[[ DOCUMENT EXCERPT open ]]

Don't Call It Funny
I remember the movie Airplane! (1980) being among the funniest things I’d ever seen at the age of 11. Watching it again 25 years later, I’m forced to conclude that at 11, I hadn’t yet seen many funny things. If you have fond recollections of splitting your preadolescent sides to Airplane!, sorry, I’m here to ruin them.
A chaotic parody of the underrated Airport series (which, incidentally, had already parodied itself by 1980 with the atrocious, and in many ways much funnier, Concorde: Airport ‘79), Airplane! basically gets by on one joke: sight gags based on tricks of perspective or on thwarting expectation. You know, like when a mechanic lifts a hood on the pane’s nose as though it were a car. This formula was later exploited for Airplane II: The Sequel (1982), Top Secret! (1984), and the Hot Shots series (1991 and ‘93), so basically anyone who’s been to a movie or rented a video in the last quarter century is probably familiar with it. But Airplane! relies on the audience taking it as new—which is to say, the jokes aim more to surprise you with their audacious silliness than to demonstrate genuine wit.

[[ DOCUMENT EXCERPT closed ]]

**EXPLORE THE MATERIAL**.
1. Answer these questions about the review of Airplane!:
(a) How old was the writer when first finding Airplane! among the funniest things ever seen?
(b) Which film does the review say the Airport series had used to parody itself by 1980?
(c) In what year was Top Secret! released?
2. Reproduce the review of Airplane!, everything from "A chaotic parody" down to "demonstrate genuine wit.".
3. Summarize the review of Airplane! in two sentences.

[[ LISTED ENTRIES open ]]

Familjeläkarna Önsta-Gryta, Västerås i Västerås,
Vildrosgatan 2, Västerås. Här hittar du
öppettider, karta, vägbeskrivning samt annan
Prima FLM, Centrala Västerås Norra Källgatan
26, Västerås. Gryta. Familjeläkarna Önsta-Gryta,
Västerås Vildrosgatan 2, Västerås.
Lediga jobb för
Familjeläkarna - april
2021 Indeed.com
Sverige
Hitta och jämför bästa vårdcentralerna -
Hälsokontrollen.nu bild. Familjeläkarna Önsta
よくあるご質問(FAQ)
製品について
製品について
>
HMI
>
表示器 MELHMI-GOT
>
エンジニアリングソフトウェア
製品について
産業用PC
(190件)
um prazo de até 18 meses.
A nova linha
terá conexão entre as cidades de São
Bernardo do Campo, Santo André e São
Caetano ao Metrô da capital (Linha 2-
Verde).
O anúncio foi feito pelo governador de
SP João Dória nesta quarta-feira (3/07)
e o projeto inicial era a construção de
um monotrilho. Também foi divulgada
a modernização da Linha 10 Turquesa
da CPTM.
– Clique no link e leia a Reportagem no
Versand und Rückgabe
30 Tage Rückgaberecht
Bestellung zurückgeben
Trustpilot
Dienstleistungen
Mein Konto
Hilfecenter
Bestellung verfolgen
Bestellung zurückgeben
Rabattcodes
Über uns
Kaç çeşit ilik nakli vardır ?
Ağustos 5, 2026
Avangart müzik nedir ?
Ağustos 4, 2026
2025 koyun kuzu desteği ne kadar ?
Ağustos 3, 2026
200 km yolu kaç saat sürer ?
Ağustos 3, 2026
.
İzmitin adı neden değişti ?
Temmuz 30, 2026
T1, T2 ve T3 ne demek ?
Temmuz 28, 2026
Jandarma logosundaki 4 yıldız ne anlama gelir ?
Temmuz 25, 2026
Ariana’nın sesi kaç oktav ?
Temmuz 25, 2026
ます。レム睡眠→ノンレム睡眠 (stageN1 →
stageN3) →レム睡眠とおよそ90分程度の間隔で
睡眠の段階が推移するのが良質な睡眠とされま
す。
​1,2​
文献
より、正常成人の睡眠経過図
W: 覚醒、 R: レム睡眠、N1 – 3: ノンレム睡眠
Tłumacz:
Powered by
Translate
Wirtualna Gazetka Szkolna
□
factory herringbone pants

[[ LISTED ENTRIES closed ]]

**RESPONSES FOR EACH TASK**.
1.
(a) 11
(b) Concorde: Airport '79
(c) 1984

2.
A chaotic parody of the underrated Airport series (which, incidentally, had already parodied itself by 1980 with the atrocious, and in many ways much funnier, Concorde: Airport ‘79), Airplane! basically gets by on one joke: sight gags based on tricks of perspective or on thwarting expectation. You know, like when a mechanic lifts a hood on the pane’s nose as though it were a car. This formula was later exploited for Airplane II: The Sequel (1982), Top Secret! (1984), and the Hot Shots series (1991 and ‘93), so basically anyone who’s been to a movie or rented a video in the last quarter century is probably familiar with it. But Airplane! relies on the audience taking it as new—which is to say, the jokes aim more to surprise you with their audacious silliness than to demonstrate genuine wit.

3. The writer remembers Airplane! (1980) as among the funniest things seen at age 11 but, watching it again 25 years later, concludes that few funny things had been seen by then. A parody of the Airport series, the film mostly relies on one joke, sight gags built on tricks of perspective or thwarted expectation, which aims to surprise with audacious silliness rather than show genuine wit.